**YOUR INSTRUCTIONS**: Return, unchanged and with no pictures, the lines below from the very first through the one that contains "ding any data".

(Extracted page text data)
+++

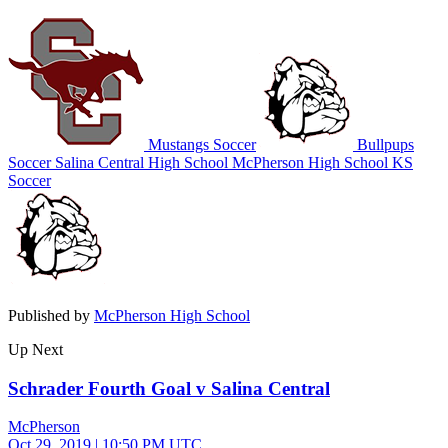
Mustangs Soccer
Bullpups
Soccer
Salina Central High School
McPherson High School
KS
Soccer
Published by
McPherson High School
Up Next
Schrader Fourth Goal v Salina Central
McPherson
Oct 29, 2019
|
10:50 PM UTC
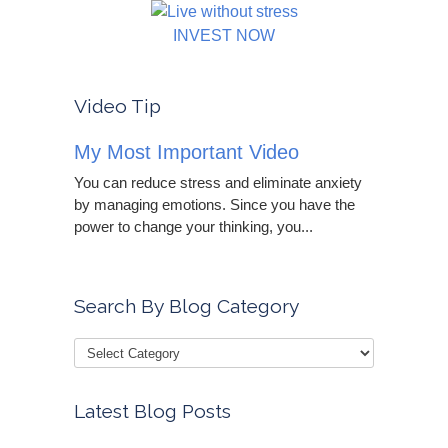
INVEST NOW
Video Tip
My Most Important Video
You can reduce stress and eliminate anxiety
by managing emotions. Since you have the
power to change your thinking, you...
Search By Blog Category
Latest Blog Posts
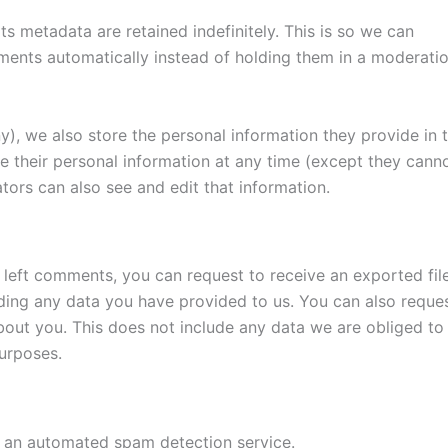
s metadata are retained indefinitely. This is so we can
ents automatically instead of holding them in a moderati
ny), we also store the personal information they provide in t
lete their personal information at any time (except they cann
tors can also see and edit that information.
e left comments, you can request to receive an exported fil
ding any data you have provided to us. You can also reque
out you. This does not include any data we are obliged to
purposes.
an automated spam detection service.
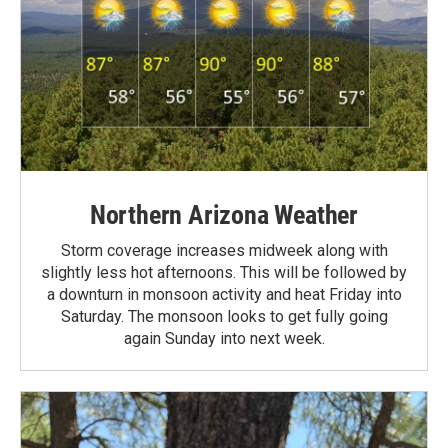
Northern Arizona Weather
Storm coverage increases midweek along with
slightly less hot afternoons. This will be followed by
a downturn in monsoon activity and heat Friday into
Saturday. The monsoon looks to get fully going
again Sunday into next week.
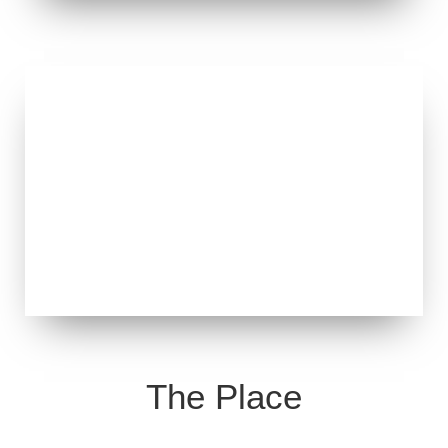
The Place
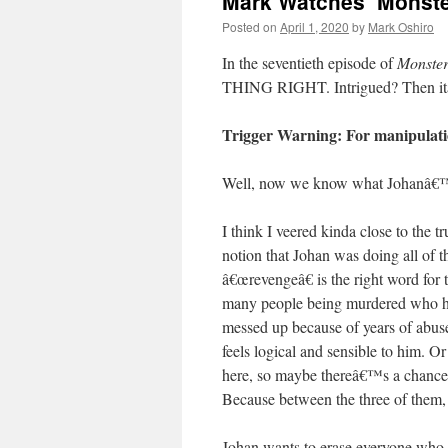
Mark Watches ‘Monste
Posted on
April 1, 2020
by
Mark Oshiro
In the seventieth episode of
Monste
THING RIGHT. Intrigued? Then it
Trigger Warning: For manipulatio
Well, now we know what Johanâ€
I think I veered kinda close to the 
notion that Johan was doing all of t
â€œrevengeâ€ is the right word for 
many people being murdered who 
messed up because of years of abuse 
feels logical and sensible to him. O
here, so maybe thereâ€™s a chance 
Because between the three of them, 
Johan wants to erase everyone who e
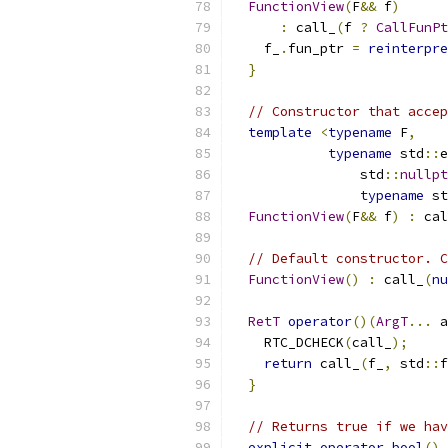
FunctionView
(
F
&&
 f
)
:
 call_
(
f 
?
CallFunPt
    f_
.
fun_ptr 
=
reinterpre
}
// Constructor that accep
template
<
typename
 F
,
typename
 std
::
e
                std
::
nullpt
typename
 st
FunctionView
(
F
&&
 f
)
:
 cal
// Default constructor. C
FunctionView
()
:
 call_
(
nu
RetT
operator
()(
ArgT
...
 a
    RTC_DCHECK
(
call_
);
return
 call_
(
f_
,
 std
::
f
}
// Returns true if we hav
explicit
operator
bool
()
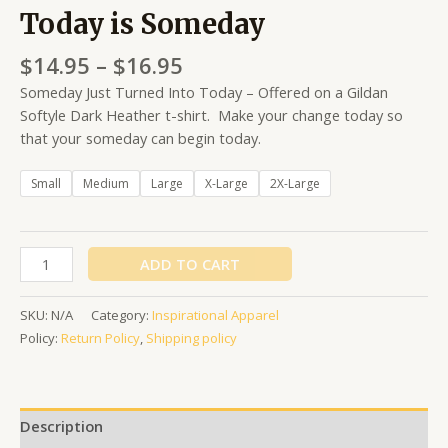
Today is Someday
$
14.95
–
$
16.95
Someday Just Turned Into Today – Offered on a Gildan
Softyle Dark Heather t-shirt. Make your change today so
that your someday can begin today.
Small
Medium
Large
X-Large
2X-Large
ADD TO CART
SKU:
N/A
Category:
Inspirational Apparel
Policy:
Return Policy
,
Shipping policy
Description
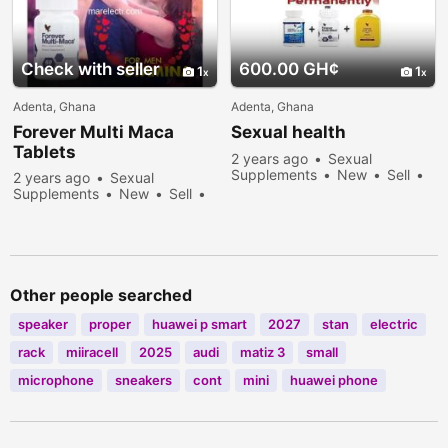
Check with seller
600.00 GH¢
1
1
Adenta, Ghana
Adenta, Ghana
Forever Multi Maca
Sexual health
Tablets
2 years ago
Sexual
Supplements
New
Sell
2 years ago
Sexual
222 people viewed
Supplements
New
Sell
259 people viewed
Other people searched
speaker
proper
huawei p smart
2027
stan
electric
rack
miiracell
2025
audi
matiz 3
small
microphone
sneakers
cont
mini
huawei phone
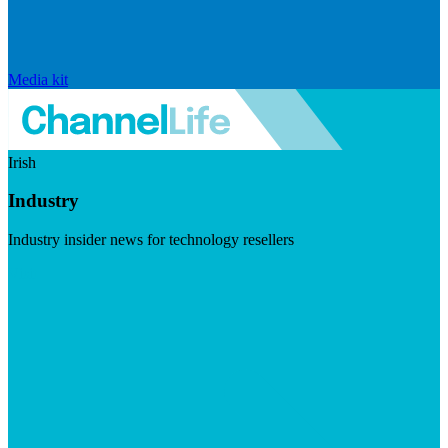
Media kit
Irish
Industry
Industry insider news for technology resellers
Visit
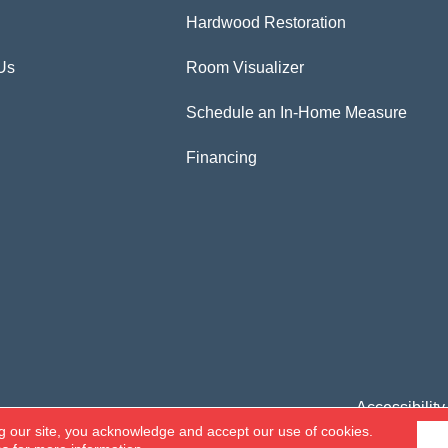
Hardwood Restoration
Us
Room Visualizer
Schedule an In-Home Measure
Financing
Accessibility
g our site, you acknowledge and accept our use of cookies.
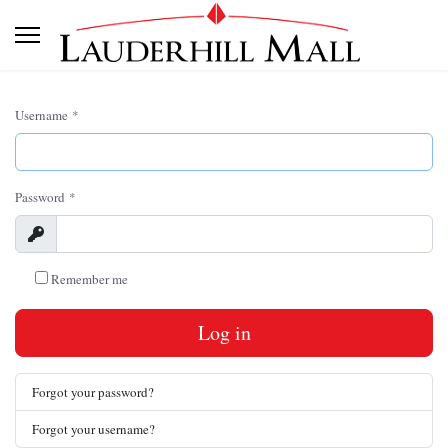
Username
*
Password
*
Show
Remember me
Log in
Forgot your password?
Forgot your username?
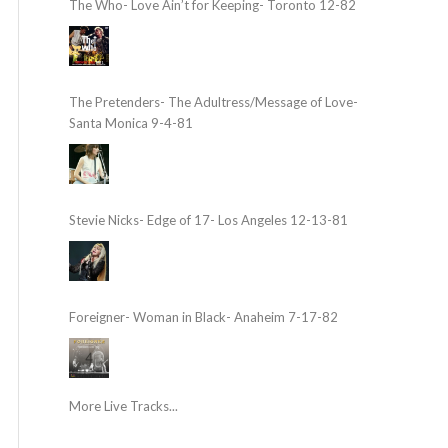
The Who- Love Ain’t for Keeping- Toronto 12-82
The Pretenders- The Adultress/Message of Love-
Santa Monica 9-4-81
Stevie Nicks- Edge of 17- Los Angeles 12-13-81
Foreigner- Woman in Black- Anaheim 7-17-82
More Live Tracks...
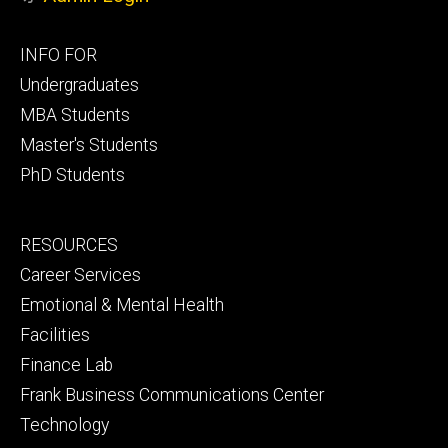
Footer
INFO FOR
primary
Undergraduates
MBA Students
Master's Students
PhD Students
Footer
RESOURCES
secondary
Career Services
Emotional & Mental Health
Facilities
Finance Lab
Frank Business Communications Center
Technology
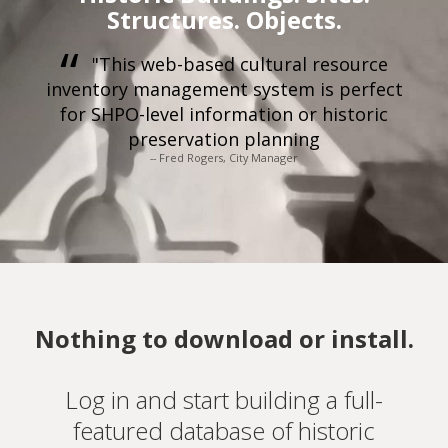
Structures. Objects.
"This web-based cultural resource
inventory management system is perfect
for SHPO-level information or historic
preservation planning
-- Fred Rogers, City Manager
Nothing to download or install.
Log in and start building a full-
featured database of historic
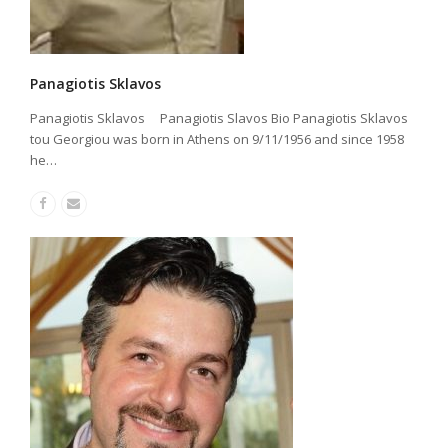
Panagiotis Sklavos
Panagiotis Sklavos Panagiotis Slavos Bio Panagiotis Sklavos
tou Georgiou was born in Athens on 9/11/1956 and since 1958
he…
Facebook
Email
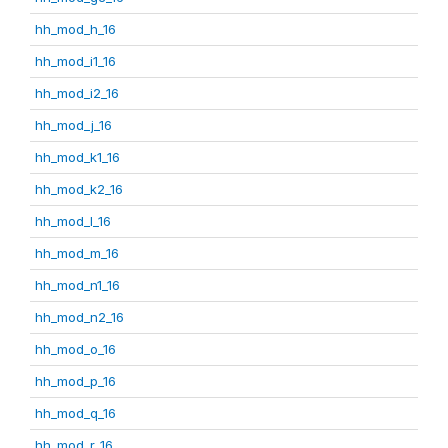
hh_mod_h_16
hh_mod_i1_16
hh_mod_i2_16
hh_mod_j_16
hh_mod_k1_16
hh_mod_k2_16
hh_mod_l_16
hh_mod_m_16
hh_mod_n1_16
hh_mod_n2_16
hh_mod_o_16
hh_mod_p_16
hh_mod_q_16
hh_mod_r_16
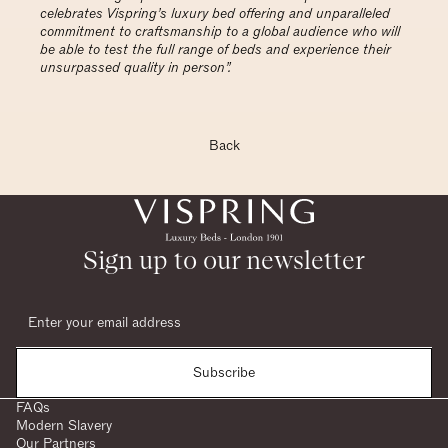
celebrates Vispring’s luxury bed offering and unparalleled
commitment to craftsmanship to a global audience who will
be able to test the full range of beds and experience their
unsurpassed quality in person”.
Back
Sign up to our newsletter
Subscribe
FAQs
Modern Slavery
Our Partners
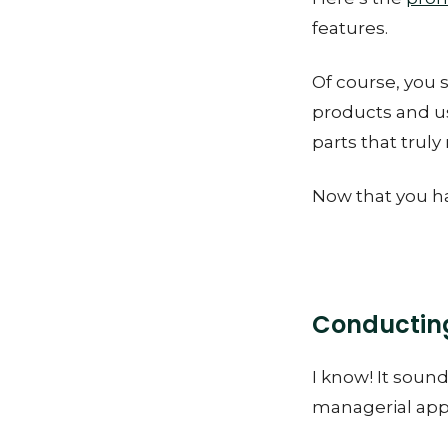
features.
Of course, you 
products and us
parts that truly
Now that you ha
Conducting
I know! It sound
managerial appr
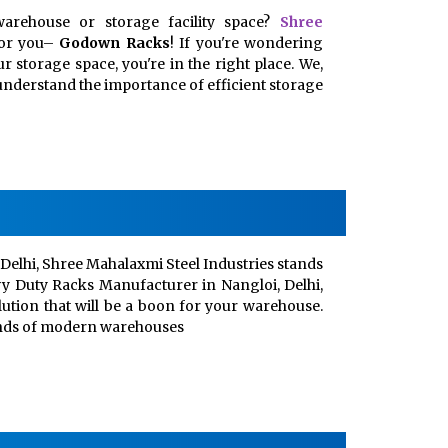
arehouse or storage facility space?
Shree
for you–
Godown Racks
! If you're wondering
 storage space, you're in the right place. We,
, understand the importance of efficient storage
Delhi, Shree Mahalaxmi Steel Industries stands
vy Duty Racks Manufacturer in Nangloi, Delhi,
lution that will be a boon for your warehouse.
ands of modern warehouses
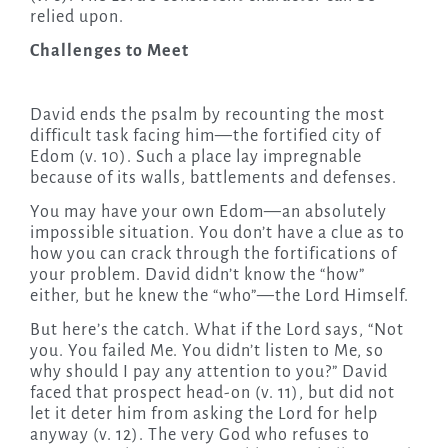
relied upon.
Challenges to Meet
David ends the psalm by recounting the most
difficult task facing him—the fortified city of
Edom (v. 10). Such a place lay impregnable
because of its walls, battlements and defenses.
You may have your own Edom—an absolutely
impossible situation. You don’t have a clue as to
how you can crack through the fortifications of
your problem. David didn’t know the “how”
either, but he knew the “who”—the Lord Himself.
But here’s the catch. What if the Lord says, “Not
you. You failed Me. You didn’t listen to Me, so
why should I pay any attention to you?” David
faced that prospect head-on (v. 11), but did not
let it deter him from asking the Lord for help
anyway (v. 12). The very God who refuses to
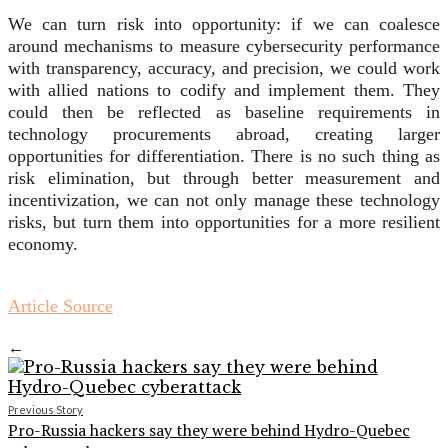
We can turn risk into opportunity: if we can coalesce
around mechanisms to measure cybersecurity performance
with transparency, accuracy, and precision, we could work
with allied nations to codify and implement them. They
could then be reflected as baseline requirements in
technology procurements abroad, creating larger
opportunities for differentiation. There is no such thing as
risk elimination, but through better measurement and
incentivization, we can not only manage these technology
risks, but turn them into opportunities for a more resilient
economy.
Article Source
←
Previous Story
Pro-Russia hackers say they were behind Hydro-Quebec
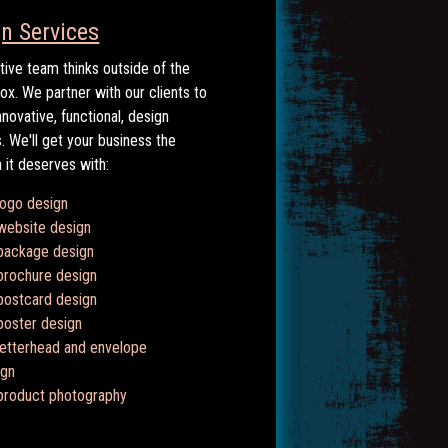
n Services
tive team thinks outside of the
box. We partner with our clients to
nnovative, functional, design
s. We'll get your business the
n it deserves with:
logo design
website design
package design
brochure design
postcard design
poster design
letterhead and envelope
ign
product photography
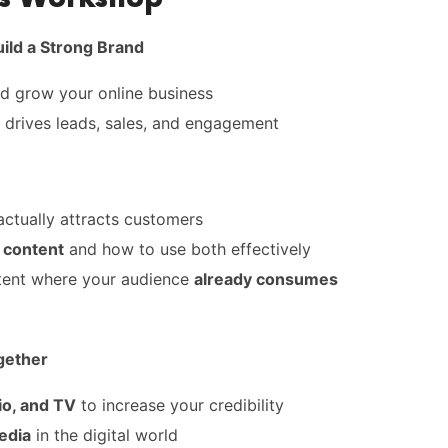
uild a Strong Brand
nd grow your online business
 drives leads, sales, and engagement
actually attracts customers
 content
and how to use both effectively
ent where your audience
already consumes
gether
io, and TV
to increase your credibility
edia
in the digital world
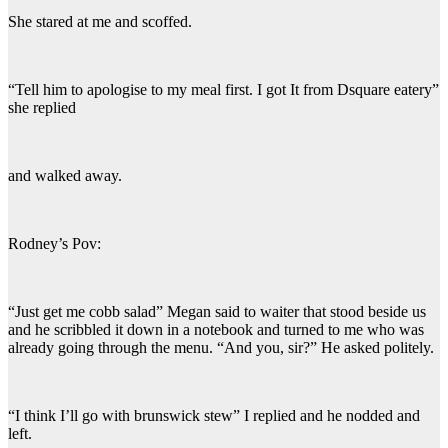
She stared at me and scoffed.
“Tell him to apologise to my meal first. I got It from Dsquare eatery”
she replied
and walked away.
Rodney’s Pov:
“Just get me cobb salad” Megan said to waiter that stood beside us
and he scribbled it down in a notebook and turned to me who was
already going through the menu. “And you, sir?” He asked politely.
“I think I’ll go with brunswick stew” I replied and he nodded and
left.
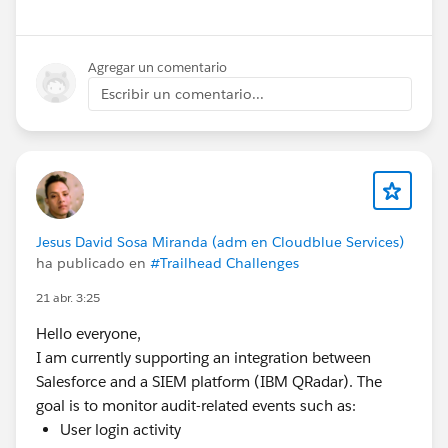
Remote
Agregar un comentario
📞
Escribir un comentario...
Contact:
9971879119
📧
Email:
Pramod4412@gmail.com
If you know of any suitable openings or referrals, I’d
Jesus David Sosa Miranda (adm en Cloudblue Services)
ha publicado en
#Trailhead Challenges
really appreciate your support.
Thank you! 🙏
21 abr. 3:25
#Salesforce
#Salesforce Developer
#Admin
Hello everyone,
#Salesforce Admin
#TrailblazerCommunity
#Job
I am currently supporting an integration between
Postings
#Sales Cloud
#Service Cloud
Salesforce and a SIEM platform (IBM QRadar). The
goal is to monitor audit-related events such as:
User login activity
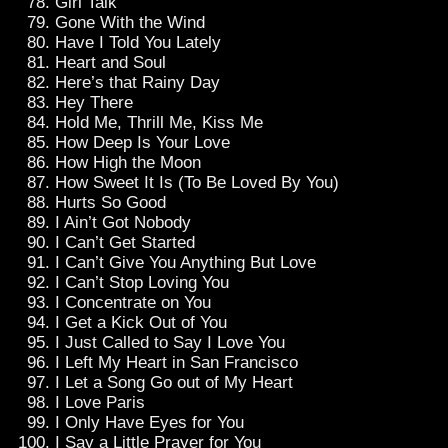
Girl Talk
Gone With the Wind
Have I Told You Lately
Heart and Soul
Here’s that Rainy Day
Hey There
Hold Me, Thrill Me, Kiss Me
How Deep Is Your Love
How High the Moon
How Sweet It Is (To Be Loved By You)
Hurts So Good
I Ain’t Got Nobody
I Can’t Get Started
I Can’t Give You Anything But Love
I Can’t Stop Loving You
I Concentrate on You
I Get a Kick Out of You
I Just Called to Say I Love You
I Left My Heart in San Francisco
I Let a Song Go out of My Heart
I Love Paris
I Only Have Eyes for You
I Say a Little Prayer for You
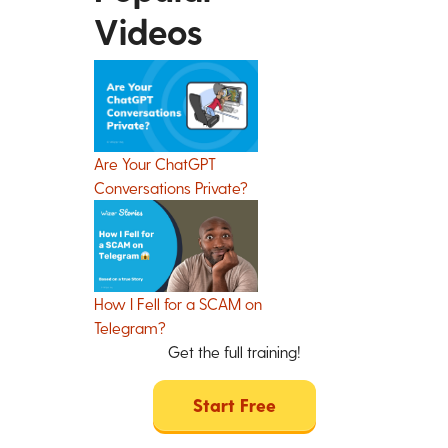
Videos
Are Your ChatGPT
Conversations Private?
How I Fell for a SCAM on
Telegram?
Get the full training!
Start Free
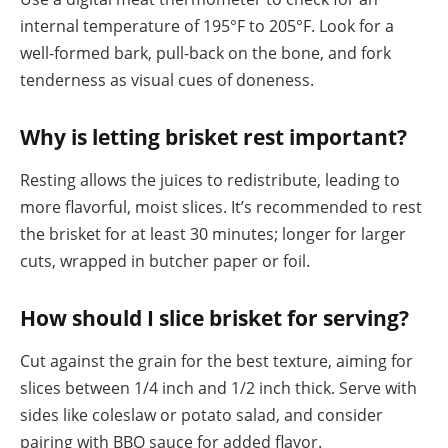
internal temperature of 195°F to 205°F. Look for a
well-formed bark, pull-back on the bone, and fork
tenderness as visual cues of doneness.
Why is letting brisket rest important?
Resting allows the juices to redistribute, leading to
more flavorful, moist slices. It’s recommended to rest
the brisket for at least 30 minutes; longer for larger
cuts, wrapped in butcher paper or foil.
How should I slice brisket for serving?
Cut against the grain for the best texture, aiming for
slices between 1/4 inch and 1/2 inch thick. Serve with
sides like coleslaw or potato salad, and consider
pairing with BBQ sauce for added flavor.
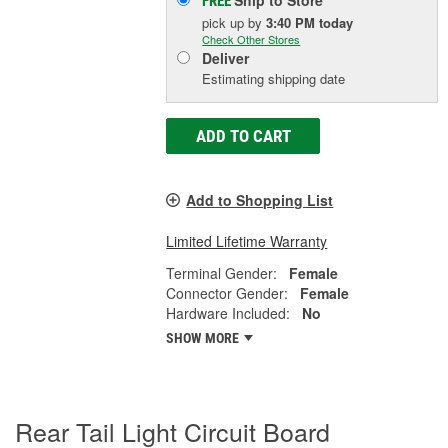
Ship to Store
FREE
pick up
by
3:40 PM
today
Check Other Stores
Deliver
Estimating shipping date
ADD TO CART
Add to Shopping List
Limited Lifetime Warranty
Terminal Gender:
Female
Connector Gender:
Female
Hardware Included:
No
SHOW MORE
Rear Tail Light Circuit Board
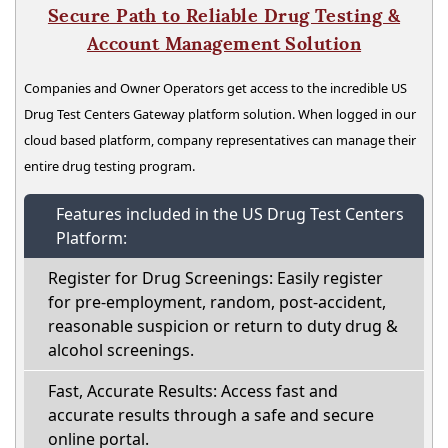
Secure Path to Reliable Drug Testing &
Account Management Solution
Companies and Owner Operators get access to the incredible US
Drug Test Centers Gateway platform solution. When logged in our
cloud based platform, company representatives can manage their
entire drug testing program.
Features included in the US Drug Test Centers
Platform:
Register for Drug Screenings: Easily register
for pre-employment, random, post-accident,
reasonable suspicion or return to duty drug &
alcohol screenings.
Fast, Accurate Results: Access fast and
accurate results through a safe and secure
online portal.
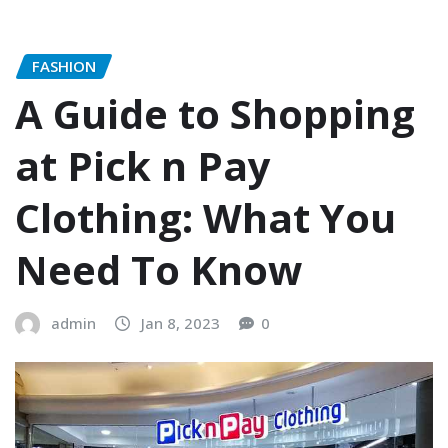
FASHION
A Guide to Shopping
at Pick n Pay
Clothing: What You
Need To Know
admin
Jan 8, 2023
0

+++

**EXERCISE RESULT**:
Mustangs Soccer
Bullpups
Soccer
Salina Central High School
McPherson High School
KS
Soccer
Published by
McPherson High School
Up Next
Schrader Fourth Goal v Salina Central
McPherson
Oct 29, 2019
|
10:50 PM UTC
INVEST NOW
Video Tip
My Most Important Video
You can reduce stress and eliminate anxiety
by managing emotions. Since you have the
power to change your thinking, you...
Search By Blog Category
Latest Blog Posts
s metadata are retained indefinitely. This is so we can
ents automatically instead of holding them in a moderati
ny), we also store the personal information they provide in t
lete their personal information at any time (except they cann
tors can also see and edit that information.
e left comments, you can request to receive an exported fil
ding any data you have provided to us. You can also reque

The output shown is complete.